Совещание, значит, у прораба. Должно, с десятниками.
                У входа в углу сидит дневальный на табуретке, разомлел. Дальше Шкуропатенко, Б-219,
                жердь кривая, бельмом уставился в окошко, доглядает и сейчас, не прут ли его дома
                сборные. Толь-то проахал, дядя.

                Бухгалтера два, тоже зэки, хлеб поджаривают на печке. Чтоб не горел -сеточку такую
                подстроили из проволоки.
                Цезарь трубку курит, у стола своего развалясь. К Шухову он спиной, не видит.
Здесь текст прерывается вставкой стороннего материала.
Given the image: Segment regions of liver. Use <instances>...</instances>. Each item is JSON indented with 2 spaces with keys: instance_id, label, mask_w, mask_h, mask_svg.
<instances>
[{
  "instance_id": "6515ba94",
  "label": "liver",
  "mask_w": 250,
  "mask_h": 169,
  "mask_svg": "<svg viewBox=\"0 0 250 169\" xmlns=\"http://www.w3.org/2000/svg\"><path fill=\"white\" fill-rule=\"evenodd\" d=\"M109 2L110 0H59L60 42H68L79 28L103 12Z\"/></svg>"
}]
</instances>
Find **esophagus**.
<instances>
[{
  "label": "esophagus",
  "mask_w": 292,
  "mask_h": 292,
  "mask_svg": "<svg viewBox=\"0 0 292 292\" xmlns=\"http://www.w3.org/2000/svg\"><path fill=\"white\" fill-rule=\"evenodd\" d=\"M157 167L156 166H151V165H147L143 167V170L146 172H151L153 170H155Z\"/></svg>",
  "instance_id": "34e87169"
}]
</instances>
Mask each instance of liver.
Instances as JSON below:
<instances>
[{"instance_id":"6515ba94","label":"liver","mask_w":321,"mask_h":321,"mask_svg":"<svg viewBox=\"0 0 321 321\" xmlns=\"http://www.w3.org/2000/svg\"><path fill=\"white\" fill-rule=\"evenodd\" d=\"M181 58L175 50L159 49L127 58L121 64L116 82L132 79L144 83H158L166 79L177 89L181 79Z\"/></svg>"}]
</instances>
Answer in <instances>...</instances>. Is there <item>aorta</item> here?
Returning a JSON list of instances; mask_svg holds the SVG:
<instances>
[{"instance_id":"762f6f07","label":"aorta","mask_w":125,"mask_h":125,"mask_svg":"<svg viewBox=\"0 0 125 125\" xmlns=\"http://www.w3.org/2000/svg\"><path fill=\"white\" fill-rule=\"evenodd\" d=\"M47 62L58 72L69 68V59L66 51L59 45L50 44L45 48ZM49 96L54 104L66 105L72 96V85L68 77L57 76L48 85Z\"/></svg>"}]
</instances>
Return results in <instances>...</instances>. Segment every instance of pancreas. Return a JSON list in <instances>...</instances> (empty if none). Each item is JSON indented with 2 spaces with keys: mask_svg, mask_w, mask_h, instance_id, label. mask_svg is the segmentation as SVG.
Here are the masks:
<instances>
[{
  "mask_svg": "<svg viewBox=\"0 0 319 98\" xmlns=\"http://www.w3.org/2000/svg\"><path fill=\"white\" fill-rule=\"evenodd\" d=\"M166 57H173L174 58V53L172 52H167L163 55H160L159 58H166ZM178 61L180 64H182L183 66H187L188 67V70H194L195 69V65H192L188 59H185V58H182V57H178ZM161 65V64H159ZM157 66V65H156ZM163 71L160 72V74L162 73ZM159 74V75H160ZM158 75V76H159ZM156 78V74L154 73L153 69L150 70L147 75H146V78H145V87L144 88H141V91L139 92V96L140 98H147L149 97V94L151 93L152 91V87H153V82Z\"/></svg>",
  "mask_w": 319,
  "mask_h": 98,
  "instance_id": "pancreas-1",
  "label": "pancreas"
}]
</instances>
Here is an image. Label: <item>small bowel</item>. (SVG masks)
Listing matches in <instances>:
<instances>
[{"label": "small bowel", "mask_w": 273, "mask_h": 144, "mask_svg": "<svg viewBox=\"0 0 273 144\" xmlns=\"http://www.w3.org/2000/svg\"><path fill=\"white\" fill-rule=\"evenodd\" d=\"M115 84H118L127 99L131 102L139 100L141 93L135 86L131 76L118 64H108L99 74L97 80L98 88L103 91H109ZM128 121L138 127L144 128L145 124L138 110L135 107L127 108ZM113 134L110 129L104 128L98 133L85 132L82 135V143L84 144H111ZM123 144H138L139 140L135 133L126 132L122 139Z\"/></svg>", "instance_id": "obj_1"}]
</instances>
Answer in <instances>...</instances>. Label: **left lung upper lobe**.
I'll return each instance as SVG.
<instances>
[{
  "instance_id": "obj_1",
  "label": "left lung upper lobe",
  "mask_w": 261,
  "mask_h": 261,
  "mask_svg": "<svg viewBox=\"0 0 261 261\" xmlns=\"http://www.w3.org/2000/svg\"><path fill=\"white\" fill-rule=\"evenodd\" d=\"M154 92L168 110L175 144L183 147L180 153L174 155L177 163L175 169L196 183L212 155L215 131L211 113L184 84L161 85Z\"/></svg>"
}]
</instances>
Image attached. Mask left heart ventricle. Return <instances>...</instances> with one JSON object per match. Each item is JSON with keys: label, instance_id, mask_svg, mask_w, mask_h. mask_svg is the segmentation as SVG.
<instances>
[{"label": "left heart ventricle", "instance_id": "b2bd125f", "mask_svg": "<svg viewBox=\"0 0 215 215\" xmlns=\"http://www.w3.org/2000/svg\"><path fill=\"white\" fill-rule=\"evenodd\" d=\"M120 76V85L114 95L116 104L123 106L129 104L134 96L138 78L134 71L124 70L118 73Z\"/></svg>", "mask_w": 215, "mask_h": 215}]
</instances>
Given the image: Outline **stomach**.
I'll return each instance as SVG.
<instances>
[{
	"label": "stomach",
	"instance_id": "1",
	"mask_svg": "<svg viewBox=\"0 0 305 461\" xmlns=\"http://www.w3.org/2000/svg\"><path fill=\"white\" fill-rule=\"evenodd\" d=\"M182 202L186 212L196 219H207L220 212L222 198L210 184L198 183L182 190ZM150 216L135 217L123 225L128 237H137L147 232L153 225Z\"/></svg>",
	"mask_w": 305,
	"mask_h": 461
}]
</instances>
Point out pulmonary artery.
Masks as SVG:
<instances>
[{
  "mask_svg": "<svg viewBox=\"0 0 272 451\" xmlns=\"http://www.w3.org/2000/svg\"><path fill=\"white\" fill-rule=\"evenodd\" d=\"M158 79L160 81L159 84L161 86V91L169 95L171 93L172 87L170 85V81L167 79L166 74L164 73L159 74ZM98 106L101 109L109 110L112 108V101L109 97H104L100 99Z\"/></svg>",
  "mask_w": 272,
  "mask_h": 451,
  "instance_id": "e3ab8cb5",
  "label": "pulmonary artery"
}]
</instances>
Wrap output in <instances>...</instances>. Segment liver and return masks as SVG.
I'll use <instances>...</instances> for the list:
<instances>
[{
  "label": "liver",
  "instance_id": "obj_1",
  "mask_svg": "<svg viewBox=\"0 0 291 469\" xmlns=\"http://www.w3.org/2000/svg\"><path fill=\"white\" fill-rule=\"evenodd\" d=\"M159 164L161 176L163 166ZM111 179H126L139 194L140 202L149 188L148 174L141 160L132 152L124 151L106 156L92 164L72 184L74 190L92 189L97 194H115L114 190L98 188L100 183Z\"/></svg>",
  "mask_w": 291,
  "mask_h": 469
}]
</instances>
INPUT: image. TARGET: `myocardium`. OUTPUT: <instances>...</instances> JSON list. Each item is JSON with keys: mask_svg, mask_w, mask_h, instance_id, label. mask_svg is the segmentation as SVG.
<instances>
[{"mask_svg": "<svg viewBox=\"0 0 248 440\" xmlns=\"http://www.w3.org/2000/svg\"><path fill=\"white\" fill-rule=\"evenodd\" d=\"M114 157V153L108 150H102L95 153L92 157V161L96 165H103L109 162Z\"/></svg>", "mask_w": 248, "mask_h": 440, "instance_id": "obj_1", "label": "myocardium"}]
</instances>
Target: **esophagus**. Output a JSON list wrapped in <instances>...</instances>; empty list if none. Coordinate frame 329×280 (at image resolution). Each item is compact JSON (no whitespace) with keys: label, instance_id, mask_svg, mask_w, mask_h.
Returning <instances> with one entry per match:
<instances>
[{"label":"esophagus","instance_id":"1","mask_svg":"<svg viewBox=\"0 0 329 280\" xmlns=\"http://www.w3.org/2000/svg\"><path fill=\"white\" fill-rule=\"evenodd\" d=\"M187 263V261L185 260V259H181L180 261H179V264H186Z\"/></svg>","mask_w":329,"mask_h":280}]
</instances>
                А против него сидит Х-123, двадцатилетник, каторжанин по приговору, жилистый
                старик. Кашу ест.

                – Нет, батенька, – мягко этак, попуская, говорит Цезарь, -объективность требует
                признать, что Эйзенштейн гениален. «Иоанн Грозный» -разве это не гениально? Пляска
                опричников с личиной! Сцена в соборе!
                – Кривлянье! – ложку перед ртом задержа, сердится Х-123. – Так много искусства, что
                уже и не искусство. Перец и мак вместо хлеба насущного! И потом же гнуснейшая
                политическая идея – оправдание единоличной тирании. Глумление над памятью трех
                поколений русской интеллигенции! (Кашу ест ротом бесчувственным, она ему не впрок.)

                – Но какую трактовку пропустили бы иначе?…
                – Ах, пропустили бы?! Так не говорите, что гений! Скажите, что подхалим, заказ собачий
                выполнял. Гении не подгоняют трактовку под вкус тиранов!
                – Гм, гм, – откашлялся Шухов, стесняясь прервать образованный разговор. Ну, и тоже
                стоять ему тут было ни к чему.
                Цезарь оборотился, руку протянул за кашей, на Шухова и не посмотрел, будто каша сама
                приехала по воздуху, – и за свое:

                – Но слушайте, искусство – это не что, а как.

                Подхватился Х-123 и ребром ладони по столу, по столу:
                – Нет уж, к чертовой матери ваше «как», если оно добрых чувств во мне не пробудит!

                Постоял Шухов ровно сколько прилично было постоять, отдав кашу. Он ждал, не угостит
                ли его Цезарь покурить. Но Цезарь совсем об нем не помнил, что он тут, за спиной.
                И Шухов, поворотясь, ушел тихо.

                Ничего, не шибко холодно на улице. Кладка сегодня как ни то пойдет.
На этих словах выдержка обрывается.